Ethereum Begins Forming Tight Trading Range
At the time of writing, Ethereum is trading up slightly at its of $218, which marks a slight jump from its 24-hour lows of $215, but also marks a notable retrace from its daily highs of over $220.
Over the past seven days, Ethereum has been caught in a clear uptrend, surging from lows of $185 to highs of nearly $225, which is where ETH found some levels of resistance that halted its upwards momentum and has caused it to range sideways in the time since. It now appears that ETH is caught in a trading range between roughly $215 and the mid-$220 region, and it is likely that this range will continue to hold strong in the near-term so long as the aggregated crypto markets maintain some stability in the coming days and weeks.Currently, Bitcoin is struggling to maintain its foothold within the lower-$10,000 region, and it is beginning to look as though that BTC will once again visit the $9,000 price region and its bears gain the upper hand.
Assuming that Bitcoin does drop to its next major region of support around the lower-$9,000 region, it is highly probable that Ethereum and most other major alts will also retrace.
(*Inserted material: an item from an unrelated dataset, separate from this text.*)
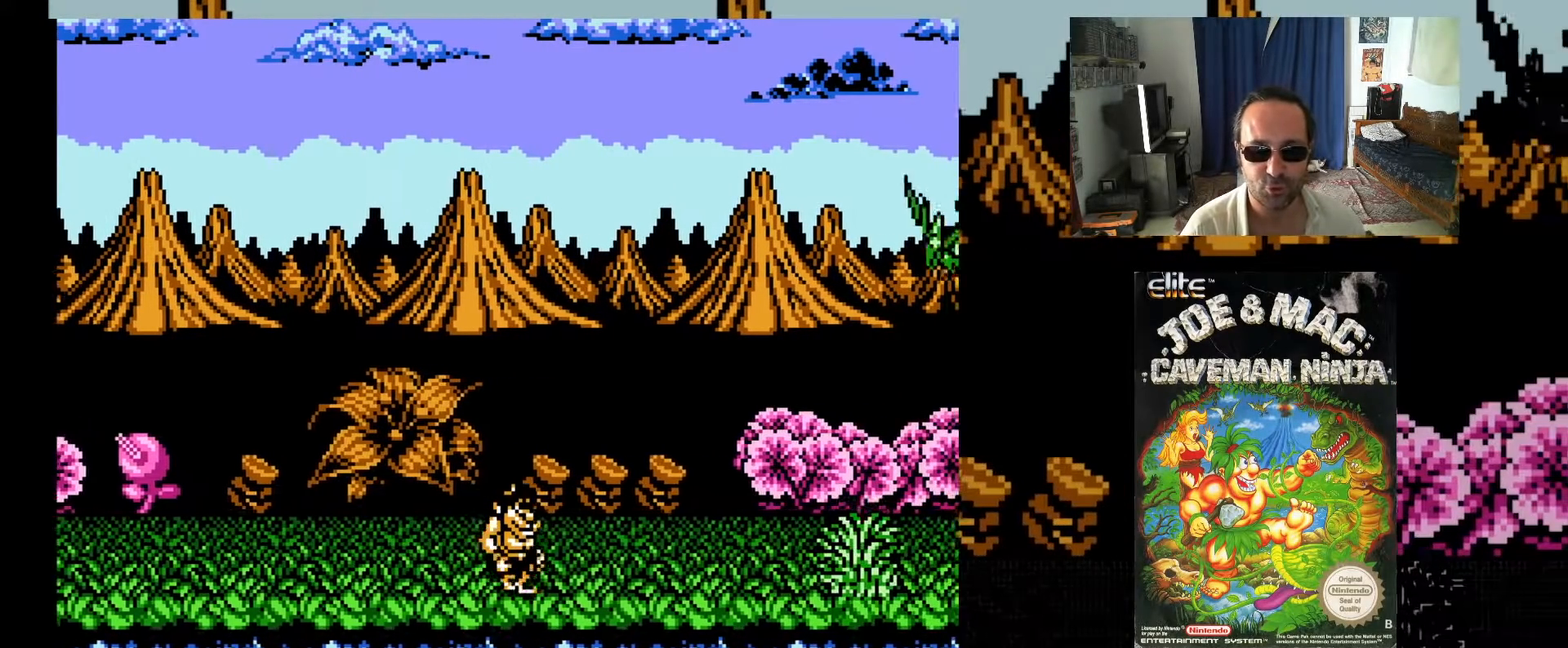
{"buttons": ["DPAD_RIGHT"], "events": [[117, "X", "up"], [217, "X", "down"], [267, "X", "up"], [367, "X", "down"], [433, "X", "up"]]}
Could ETH Soon Target $263?
Analysts believe that Ethereum could soon target $263 despite the current bearishness in the aggregated crypto markets, which will likely only happen if Bitcoin is able to maintain some stability or begin climbing higher in the near-term. Josh Olszewicz, a popular cryptocurrency analyst on Twitter, spoke about this in a recent tweet, explaining that he believes ETH will target $263 in Q4 despite it showing some signs of imminent near-term bearishness.“4h $ETH: bear div here. Case for macro RSI building. Should fill gap to $263 pretty easily in Q4,” he noted.